L'adozione di un linguaggio di genere inclusivo è quindi un atto simbolico, ma anche politico. È un modo per riconoscere che le donne non sono ospiti nelle istituzioni, ma parte integrante di esse, con un ruolo paritario rispetto agli uomini. Questo cambiamento linguistico, sebbene a prima vista possa sembrare marginale, è invece fondamentale per scardinare le logiche maschiliste che ancora dominano molte dinamiche istituzionali e sociali.

La presenza femminile nelle istituzioni è un fattore chiave per la costruzione di una società più equa e giusta. Negli ultimi decenni, le donne hanno acquisito maggiore visibilità in politica e nei ruoli di potere, ma la strada verso una rappresentanza paritaria è ancora lunga. Secondo diversi studi, una maggiore presenza di donne nei luoghi decisionali porta a politiche più inclusive e a un'attenzione maggiore verso temi come la parità di genere, il welfare, l'educazione e la salute.

La politica, però, non deve limitarsi a garantire una quota di donne nelle istituzioni: è necessario che esse siano messe nelle condizioni di esercitare il loro ruolo con la stessa autorevolezza e dignità riservate ai colleghi uomini. Questo significa anche combattere le dinamiche maschiliste che spesso caratterizzano gli ambienti di potere, dove atteggiamenti di arroganza e prevaricazione escludono o minimizzano il contributo femminile.

Le dinamiche maschiliste non si manifestano solo nel linguaggio, ma si traducono anche in prassi concrete che tendono a escludere le donne dai processi decisionali. In molti contesti, infatti, le donne che riescono a ottenere posizioni di potere sono ancora oggetto di pregiudizi e stereotipi. Vengono percepite come meno competenti o autorevoli rispetto agli uomini, e spesso sono costrette a dimostrare il loro valore in maniera più dura rispetto ai colleghi maschi.

Un esempio emblematico è rappresentato dalla pratica di sminuire o interrompere le donne durante le discussioni, un comportamento noto come "manterrupting", che non solo ne ostacola la partecipazione attiva, ma le relega a un ruolo di spettatrici passive. Questi atteggiamenti devono essere combattuti non solo attraverso politiche di inclusione, ma anche con un cambiamento culturale profondo che passi, ancora una volta, attraverso il linguaggio.

La lotta per una maggiore inclusione delle donne nelle istituzioni deve dunque partire dal linguaggio.
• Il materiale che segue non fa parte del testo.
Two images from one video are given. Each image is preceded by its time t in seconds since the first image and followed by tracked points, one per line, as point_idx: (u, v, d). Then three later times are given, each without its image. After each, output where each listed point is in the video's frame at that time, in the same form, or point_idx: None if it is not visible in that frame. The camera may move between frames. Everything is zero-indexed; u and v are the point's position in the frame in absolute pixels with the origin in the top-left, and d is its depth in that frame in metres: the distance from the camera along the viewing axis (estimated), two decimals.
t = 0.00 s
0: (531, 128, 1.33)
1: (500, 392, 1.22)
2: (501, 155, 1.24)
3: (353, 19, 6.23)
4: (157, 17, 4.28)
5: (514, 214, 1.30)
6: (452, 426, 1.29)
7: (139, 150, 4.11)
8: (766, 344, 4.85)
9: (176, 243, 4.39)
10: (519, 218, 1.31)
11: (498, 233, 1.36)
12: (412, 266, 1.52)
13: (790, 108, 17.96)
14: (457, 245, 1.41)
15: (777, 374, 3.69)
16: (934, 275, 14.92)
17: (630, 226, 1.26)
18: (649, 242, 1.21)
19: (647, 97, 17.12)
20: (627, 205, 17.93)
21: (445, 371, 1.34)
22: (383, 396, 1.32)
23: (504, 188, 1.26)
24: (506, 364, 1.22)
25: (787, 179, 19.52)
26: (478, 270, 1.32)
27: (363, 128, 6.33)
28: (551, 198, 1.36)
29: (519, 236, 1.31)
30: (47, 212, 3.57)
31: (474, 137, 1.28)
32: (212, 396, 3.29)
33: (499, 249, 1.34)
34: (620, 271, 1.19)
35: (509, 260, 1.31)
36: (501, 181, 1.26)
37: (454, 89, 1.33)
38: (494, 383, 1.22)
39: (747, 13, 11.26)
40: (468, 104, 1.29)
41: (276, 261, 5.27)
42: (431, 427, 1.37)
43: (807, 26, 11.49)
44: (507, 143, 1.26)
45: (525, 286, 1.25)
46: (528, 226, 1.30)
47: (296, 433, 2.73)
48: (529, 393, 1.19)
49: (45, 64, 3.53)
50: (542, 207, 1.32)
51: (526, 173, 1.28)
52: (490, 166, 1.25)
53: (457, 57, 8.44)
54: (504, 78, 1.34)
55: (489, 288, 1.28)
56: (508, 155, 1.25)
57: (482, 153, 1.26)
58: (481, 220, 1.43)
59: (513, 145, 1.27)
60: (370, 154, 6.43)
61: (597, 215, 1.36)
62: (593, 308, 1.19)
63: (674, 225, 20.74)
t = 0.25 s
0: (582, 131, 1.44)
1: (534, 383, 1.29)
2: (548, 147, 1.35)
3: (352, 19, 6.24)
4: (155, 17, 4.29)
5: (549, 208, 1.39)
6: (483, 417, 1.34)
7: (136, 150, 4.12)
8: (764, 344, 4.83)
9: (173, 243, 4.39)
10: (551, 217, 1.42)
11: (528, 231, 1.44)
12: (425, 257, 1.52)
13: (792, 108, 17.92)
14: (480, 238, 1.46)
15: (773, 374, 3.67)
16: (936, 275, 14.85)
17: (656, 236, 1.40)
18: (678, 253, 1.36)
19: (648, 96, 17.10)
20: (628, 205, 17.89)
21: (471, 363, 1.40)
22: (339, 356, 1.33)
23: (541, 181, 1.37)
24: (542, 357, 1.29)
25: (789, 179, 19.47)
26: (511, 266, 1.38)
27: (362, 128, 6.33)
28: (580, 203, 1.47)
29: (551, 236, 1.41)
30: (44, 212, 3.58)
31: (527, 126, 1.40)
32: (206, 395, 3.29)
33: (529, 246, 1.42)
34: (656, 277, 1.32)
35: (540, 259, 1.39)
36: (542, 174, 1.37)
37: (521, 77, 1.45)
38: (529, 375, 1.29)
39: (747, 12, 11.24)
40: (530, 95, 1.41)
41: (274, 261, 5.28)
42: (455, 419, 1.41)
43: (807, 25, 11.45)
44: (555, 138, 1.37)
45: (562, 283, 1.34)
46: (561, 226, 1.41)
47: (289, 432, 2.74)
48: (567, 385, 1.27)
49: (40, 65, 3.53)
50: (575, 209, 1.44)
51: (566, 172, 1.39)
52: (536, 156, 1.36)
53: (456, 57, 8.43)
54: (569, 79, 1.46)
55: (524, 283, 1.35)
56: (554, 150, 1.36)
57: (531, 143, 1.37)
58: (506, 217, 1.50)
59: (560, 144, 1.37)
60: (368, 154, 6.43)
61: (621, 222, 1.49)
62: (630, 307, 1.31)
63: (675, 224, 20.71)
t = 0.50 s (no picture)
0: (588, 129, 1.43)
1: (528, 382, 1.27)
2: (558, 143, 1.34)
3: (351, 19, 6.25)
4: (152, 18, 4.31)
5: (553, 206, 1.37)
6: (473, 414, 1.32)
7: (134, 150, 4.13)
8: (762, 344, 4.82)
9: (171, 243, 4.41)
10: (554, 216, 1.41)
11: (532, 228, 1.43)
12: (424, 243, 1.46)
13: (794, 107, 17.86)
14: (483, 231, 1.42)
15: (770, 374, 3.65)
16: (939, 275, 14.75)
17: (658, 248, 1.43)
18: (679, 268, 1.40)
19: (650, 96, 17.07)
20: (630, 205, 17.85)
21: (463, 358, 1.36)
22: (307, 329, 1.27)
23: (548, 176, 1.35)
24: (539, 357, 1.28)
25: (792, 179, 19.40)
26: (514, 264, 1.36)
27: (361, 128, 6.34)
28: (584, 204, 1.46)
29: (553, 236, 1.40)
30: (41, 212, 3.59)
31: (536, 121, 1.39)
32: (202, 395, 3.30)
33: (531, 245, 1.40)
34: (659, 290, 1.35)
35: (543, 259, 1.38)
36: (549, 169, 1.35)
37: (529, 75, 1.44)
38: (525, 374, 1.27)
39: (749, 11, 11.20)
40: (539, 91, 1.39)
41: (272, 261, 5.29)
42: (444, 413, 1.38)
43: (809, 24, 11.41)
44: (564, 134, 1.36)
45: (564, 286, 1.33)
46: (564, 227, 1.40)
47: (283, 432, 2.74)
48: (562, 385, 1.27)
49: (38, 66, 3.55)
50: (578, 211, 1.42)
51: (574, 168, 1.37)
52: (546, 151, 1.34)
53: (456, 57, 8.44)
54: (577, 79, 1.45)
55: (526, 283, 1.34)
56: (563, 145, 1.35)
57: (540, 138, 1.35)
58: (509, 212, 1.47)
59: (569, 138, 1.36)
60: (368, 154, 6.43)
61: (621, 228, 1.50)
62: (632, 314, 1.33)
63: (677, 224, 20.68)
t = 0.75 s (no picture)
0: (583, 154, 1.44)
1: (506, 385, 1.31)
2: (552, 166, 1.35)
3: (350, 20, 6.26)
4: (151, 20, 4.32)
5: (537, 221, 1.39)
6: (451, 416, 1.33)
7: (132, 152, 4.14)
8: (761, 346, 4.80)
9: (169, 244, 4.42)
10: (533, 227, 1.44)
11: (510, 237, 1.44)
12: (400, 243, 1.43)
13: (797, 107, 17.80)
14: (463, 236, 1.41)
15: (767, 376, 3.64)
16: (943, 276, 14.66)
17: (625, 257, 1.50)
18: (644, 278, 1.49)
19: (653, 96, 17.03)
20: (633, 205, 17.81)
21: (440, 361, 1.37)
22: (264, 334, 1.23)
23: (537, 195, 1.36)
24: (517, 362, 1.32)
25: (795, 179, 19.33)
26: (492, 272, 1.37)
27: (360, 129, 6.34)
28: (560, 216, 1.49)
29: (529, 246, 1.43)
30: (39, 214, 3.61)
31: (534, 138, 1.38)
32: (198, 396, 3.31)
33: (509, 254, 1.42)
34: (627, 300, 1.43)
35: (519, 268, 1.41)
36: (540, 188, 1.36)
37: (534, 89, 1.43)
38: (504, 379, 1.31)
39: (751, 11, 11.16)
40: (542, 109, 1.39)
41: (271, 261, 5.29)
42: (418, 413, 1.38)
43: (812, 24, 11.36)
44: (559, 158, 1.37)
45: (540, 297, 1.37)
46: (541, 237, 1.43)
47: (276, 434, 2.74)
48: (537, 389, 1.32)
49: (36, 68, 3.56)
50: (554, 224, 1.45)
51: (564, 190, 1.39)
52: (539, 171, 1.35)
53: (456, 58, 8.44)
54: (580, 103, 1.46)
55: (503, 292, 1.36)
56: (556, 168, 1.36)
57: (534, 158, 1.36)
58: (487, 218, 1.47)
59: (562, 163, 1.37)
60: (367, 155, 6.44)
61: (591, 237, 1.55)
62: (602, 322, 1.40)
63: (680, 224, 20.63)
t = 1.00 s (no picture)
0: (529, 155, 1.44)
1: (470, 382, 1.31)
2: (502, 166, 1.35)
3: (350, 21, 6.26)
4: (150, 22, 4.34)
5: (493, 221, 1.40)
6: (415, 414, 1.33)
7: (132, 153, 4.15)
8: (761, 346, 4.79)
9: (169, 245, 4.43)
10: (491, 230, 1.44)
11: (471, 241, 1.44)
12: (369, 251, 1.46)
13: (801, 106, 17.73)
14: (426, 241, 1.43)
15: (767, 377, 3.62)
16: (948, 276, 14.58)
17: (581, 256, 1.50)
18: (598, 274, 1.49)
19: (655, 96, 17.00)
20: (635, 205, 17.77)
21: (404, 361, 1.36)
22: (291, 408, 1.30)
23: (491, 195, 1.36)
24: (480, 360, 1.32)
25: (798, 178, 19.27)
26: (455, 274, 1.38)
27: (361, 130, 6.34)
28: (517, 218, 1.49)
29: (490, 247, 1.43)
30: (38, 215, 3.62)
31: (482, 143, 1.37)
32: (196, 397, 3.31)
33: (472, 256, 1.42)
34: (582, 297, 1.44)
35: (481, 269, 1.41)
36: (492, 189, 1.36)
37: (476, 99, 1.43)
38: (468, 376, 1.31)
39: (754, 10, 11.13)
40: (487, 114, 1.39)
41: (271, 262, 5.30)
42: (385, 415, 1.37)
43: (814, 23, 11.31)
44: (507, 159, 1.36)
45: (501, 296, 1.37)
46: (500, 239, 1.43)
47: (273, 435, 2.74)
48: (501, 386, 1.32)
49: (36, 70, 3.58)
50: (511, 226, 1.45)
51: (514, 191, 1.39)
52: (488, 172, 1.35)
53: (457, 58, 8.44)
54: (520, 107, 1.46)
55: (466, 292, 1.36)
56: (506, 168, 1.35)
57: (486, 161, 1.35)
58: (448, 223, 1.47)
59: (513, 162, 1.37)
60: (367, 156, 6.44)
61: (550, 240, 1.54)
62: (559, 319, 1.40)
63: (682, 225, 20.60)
Parlare di "ministre", "sindache" e "presidente" al femminile non è un mero esercizio grammaticale, ma una scelta politica che segna un cambiamento di prospettiva. Non si tratta solo di rendere visibile ciò che già esiste, ma di contribuire a creare una nuova cultura politica in cui uomini e donne abbiano lo stesso diritto di essere rappresentati e ascoltati.
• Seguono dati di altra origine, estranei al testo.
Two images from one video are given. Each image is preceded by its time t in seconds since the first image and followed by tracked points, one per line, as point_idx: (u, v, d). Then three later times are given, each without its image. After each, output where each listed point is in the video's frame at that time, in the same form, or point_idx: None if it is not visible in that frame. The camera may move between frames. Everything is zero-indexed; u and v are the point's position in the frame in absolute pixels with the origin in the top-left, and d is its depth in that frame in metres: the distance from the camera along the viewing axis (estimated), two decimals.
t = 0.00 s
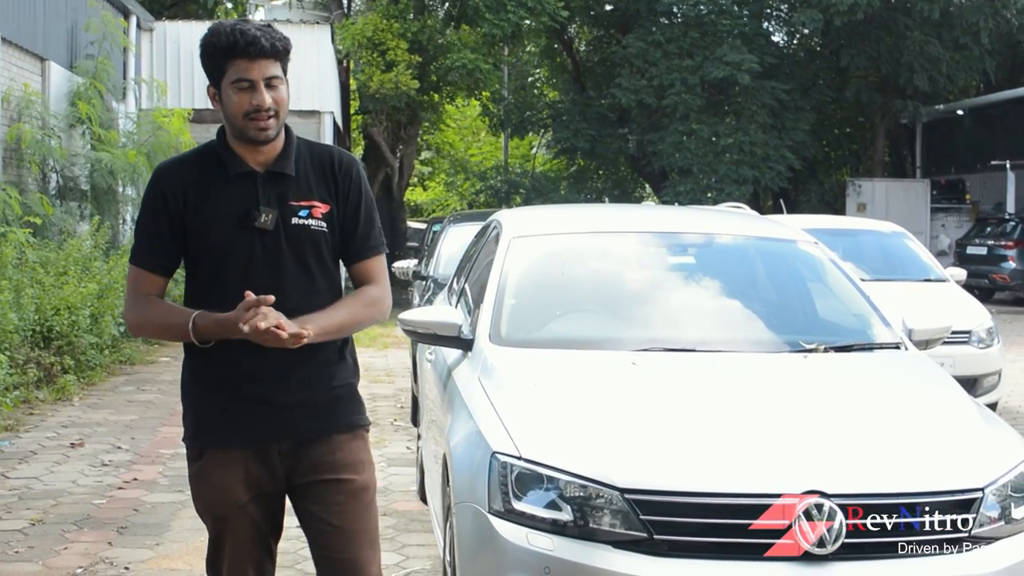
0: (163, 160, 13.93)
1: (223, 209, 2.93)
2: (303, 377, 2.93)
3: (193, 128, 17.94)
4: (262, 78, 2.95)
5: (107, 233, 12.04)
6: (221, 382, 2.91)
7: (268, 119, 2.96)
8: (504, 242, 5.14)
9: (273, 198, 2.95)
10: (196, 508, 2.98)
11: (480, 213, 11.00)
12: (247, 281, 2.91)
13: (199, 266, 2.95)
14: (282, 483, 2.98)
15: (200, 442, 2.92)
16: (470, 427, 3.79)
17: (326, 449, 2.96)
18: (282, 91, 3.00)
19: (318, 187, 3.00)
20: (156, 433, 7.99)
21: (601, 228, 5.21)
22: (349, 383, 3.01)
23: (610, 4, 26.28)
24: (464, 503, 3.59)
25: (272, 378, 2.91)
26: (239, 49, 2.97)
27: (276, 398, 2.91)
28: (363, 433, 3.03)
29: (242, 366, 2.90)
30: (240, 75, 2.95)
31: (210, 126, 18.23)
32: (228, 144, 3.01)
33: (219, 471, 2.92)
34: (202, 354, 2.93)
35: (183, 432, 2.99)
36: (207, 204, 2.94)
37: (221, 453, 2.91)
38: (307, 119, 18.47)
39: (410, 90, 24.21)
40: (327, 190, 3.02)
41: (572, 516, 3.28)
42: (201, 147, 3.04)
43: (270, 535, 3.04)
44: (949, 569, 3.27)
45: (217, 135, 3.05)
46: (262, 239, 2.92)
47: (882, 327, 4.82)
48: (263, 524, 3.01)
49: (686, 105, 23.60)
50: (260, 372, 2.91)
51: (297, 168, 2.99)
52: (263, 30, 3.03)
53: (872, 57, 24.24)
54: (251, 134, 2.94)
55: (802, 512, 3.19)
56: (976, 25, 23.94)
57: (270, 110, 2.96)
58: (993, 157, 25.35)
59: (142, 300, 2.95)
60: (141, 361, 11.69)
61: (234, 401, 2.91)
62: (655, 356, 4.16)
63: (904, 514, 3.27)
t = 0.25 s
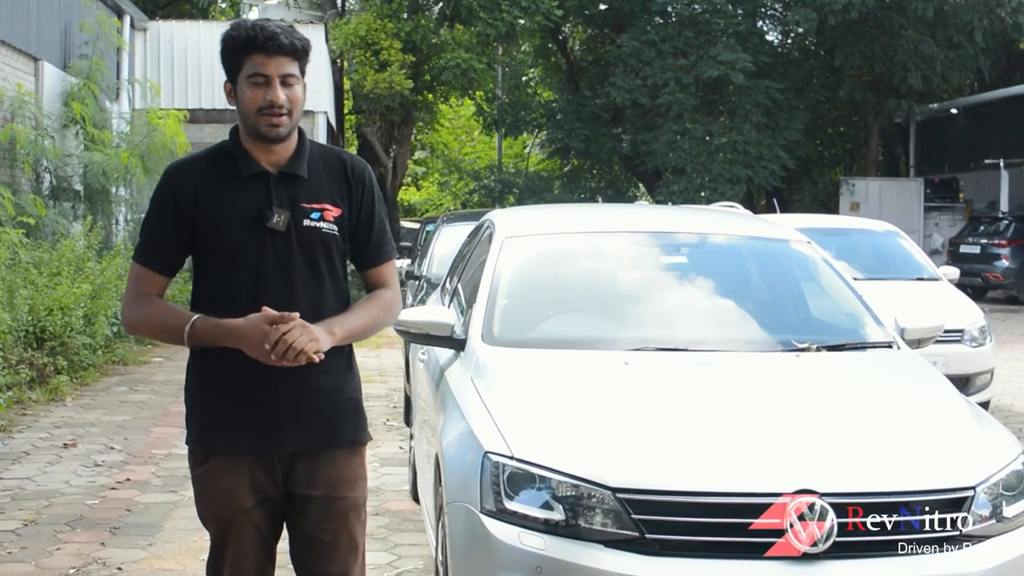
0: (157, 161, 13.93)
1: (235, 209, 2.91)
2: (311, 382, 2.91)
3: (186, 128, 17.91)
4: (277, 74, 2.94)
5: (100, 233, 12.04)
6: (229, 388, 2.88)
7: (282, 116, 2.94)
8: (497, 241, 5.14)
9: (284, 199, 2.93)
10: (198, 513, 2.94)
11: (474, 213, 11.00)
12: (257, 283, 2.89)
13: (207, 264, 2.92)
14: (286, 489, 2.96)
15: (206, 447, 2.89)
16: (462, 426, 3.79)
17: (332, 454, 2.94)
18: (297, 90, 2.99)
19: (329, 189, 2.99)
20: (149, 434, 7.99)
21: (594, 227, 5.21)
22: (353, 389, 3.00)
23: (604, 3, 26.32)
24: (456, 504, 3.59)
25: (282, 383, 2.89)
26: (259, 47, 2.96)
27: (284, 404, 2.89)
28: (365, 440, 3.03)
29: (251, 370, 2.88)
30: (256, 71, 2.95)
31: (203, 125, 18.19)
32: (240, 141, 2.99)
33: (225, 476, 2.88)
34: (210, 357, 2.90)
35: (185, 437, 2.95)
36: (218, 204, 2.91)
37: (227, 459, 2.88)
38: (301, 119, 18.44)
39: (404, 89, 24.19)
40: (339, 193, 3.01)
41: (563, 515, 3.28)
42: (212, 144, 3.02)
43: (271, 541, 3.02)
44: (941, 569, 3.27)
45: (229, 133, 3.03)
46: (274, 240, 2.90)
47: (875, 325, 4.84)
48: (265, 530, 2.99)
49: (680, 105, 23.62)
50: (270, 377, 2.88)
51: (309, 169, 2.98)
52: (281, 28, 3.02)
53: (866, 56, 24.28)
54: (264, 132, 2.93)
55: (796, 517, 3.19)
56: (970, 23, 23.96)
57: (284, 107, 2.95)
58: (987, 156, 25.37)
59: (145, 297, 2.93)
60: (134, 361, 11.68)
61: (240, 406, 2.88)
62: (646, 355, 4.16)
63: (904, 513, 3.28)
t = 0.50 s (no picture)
0: (148, 162, 13.90)
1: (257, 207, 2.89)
2: (333, 383, 2.89)
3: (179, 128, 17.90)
4: (307, 75, 2.93)
5: (92, 235, 12.01)
6: (248, 390, 2.85)
7: (309, 117, 2.93)
8: (489, 241, 5.14)
9: (307, 199, 2.92)
10: (213, 517, 2.91)
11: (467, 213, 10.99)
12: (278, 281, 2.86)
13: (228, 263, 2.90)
14: (303, 492, 2.94)
15: (223, 451, 2.85)
16: (453, 427, 3.79)
17: (350, 457, 2.92)
18: (324, 91, 2.98)
19: (351, 191, 2.98)
20: (141, 435, 7.97)
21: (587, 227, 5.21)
22: (374, 390, 2.98)
23: (596, 4, 26.37)
24: (448, 503, 3.59)
25: (302, 384, 2.86)
26: (288, 45, 2.95)
27: (305, 405, 2.86)
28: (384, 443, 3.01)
29: (271, 372, 2.85)
30: (286, 70, 2.93)
31: (194, 126, 18.11)
32: (264, 139, 2.97)
33: (242, 481, 2.86)
34: (231, 358, 2.87)
35: (201, 441, 2.92)
36: (240, 202, 2.90)
37: (244, 462, 2.85)
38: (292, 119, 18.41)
39: (396, 90, 24.12)
40: (360, 195, 3.00)
41: (554, 516, 3.28)
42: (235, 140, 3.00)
43: (286, 544, 2.99)
44: (935, 567, 3.28)
45: (252, 130, 3.02)
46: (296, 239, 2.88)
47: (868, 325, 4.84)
48: (280, 534, 2.96)
49: (672, 105, 23.63)
50: (290, 378, 2.86)
51: (330, 171, 2.97)
52: (310, 31, 3.02)
53: (858, 56, 24.32)
54: (291, 131, 2.92)
55: (791, 525, 3.19)
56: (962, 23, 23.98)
57: (311, 108, 2.94)
58: (978, 155, 25.43)
59: (161, 287, 2.87)
60: (126, 363, 11.66)
61: (260, 407, 2.85)
62: (635, 355, 4.16)
63: (903, 512, 3.29)
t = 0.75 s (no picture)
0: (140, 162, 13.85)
1: (277, 209, 2.89)
2: (357, 386, 2.88)
3: (169, 130, 17.88)
4: (314, 77, 2.94)
5: (82, 236, 11.99)
6: (273, 393, 2.84)
7: (321, 119, 2.93)
8: (479, 243, 5.14)
9: (325, 199, 2.91)
10: (232, 521, 2.91)
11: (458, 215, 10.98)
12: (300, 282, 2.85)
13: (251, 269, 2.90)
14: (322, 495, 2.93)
15: (246, 454, 2.85)
16: (444, 428, 3.79)
17: (372, 461, 2.92)
18: (333, 93, 2.98)
19: (368, 192, 2.98)
20: (132, 436, 7.97)
21: (578, 227, 5.22)
22: (398, 392, 2.97)
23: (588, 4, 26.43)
24: (438, 504, 3.58)
25: (325, 387, 2.86)
26: (294, 50, 2.95)
27: (328, 408, 2.86)
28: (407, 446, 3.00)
29: (294, 374, 2.85)
30: (293, 74, 2.94)
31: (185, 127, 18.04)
32: (278, 145, 2.97)
33: (264, 484, 2.86)
34: (256, 360, 2.86)
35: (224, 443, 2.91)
36: (260, 206, 2.89)
37: (267, 465, 2.85)
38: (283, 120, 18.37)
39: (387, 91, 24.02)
40: (377, 195, 3.01)
41: (543, 516, 3.29)
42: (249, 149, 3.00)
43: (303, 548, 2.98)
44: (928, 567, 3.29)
45: (265, 137, 3.02)
46: (316, 240, 2.88)
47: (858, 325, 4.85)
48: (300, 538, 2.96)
49: (663, 105, 23.65)
50: (313, 380, 2.85)
51: (346, 171, 2.97)
52: (316, 33, 3.02)
53: (849, 57, 24.34)
54: (303, 133, 2.91)
55: (784, 528, 3.20)
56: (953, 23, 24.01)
57: (322, 110, 2.94)
58: (969, 156, 25.50)
59: (193, 303, 2.88)
60: (116, 364, 11.64)
61: (285, 410, 2.84)
62: (624, 356, 4.16)
63: (903, 512, 3.31)
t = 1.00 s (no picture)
0: (133, 164, 13.82)
1: (292, 214, 2.81)
2: (372, 391, 2.80)
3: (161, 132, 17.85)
4: (331, 83, 2.84)
5: (73, 239, 11.98)
6: (287, 390, 2.78)
7: (339, 125, 2.84)
8: (469, 245, 5.14)
9: (343, 206, 2.82)
10: (239, 519, 2.80)
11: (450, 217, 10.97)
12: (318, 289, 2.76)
13: (265, 273, 2.85)
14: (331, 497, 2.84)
15: (258, 449, 2.78)
16: (435, 431, 3.79)
17: (383, 464, 2.83)
18: (353, 97, 2.88)
19: (388, 195, 2.88)
20: (123, 439, 7.96)
21: (568, 229, 5.22)
22: (411, 400, 2.87)
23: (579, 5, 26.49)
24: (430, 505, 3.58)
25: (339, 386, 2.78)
26: (310, 55, 2.87)
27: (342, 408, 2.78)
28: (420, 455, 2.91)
29: (308, 372, 2.77)
30: (310, 80, 2.84)
31: (176, 129, 18.02)
32: (297, 150, 2.89)
33: (275, 480, 2.76)
34: (268, 357, 2.80)
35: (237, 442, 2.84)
36: (277, 210, 2.82)
37: (277, 463, 2.77)
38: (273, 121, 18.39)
39: (379, 92, 24.02)
40: (398, 199, 2.91)
41: (533, 518, 3.29)
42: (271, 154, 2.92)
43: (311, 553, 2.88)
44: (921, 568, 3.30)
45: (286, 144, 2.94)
46: (332, 245, 2.79)
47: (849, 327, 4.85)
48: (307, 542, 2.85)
49: (654, 106, 23.69)
50: (327, 378, 2.77)
51: (367, 176, 2.87)
52: (334, 35, 2.92)
53: (840, 57, 24.37)
54: (321, 140, 2.83)
55: (776, 530, 3.21)
56: (943, 24, 24.06)
57: (340, 116, 2.84)
58: (959, 156, 25.56)
59: (212, 305, 2.86)
60: (108, 366, 11.64)
61: (299, 409, 2.77)
62: (615, 357, 4.17)
63: (901, 512, 3.34)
Promuovere un linguaggio di genere inclusivo nelle istituzioni significa anche educare le future generazioni a una visione più paritaria della società. I giovani e le giovani di oggi saranno i cittadini e le cittadine di domani, e se crescono in un contesto in cui il linguaggio riflette la parità di genere, sarà più facile per loro immaginare un mondo in cui uomini e donne lavorano fianco a fianco, con pari dignità e responsabilità.

La battaglia contro il maschilismo nelle istituzioni passa anche, e soprattutto, attraverso il linguaggio. Adottare un linguaggio di genere inclusivo non è solo una questione formale, ma un modo per riconoscere il valore e il contributo delle donne alla vita politica e sociale. In un mondo in cui le disparità di genere sono ancora evidenti, il linguaggio diventa un campo di battaglia cruciale per la costruzione di una società più giusta e inclusiva, dove il potere non è più appannaggio di pochi, ma patrimonio condiviso di tutti e tutte.